Comparing Computational Pathology Foundation Models using Representational Similarity Analysis
Vaibhav Mishra, William Lotter
TL;DR
This work addresses how computational pathology foundation models organize information beyond downstream task accuracy by applying Representational Similarity Analysis (RSA) to six models spanning vision-language and vision-only self-distillation paradigms. Using TCGA H&E patches, the study constructs and compares Representational Dissimilarity Matrices to reveal cross-model similarities, slide- and disease-dependence, and intrinsic dimensionality, finding that UNI2 and Virchow2 are most distinct while Prov-GigaPath shows broad cross-model alignment; slide-specific signals dominate over disease signals, and stain normalization reduces slide-dependence. Vision-language models tend to occupy more compact representational spaces than vision-only models, suggesting different encoding bottlenecks tied to training objectives. The findings inform model ensembling and robustness considerations, highlighting that representational structure is shaped by training strategy and data characteristics, and demonstrate a generalizable RSA framework for medical imaging foundations.
Abstract
Foundation models are increasingly developed in computational pathology (CPath) given their promise in facilitating many downstream tasks. While recent studies have evaluated task performance across models, less is known about the structure and variability of their learned representations. Here, we systematically analyze the representational spaces of six CPath foundation models using techniques popularized in computational neuroscience. The models analyzed span vision-language contrastive learning (CONCH, PLIP, KEEP) and self-distillation (UNI (v2), Virchow (v2), Prov-GigaPath) approaches. Through representational similarity analysis using H&E image patches from TCGA, we find that UNI2 and Virchow2 have the most distinct representational structures, whereas Prov-Gigapath has the highest average similarity across models. Having the same training paradigm (vision-only vs. vision-language) did not guarantee higher representational similarity. The representations of all models showed a high slide-dependence, but relatively low disease-dependence. Stain normalization decreased slide-dependence for all models by a range of 5.5% (CONCH) to 20.5% (PLIP). In terms of intrinsic dimensionality, vision-language models demonstrated relatively compact representations, compared to the more distributed representations of vision-only models. These findings highlight opportunities to improve robustness to slide-specific features, inform model ensembling strategies, and provide insights into how training paradigms shape model representations. Our framework is extendable across medical imaging domains, where probing the internal representations of foundation models can support their effective development and deployment.

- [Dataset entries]
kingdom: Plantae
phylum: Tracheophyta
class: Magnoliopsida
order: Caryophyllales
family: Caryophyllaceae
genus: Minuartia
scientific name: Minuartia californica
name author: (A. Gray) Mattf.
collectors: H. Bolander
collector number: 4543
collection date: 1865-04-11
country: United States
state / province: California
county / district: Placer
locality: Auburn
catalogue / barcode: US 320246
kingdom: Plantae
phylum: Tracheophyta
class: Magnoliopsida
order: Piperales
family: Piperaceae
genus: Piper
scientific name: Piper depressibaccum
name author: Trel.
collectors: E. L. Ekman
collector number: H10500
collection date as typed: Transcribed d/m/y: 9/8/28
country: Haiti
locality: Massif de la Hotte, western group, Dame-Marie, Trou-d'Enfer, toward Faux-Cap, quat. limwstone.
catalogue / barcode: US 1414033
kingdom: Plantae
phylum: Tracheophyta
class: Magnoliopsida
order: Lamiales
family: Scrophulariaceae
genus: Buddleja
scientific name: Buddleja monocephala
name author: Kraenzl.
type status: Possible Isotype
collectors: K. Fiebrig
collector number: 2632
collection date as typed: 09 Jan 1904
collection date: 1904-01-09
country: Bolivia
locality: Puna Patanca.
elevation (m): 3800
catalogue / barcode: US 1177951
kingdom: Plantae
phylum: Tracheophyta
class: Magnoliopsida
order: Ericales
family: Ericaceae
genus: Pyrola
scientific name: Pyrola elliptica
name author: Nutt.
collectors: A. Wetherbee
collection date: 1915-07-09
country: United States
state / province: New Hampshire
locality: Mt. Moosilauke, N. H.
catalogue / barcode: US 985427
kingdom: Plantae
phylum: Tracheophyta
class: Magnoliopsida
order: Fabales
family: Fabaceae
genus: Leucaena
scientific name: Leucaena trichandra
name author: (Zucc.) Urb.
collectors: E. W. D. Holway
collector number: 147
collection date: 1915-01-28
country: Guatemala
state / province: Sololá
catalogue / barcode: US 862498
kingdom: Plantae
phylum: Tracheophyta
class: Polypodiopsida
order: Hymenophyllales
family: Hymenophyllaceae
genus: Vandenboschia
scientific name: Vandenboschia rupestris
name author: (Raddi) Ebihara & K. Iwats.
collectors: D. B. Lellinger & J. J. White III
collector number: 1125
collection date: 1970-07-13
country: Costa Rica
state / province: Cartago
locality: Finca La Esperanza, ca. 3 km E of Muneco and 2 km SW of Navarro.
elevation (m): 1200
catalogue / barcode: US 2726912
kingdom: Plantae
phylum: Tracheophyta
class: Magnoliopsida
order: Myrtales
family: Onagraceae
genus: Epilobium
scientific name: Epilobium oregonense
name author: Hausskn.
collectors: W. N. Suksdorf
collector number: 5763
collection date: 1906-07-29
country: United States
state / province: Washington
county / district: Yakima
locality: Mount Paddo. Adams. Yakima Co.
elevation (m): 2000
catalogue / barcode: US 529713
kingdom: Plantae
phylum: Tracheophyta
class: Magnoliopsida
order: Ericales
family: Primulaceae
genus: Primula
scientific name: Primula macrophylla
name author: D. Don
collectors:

- [Work order] In the text on pathology foundation models, by how much did stain normalization lower slide-dependence across the models?

- [Response to the exercise] It lowered slide-dependence by 5.5% (CONCH) to 20.5% (PLIP).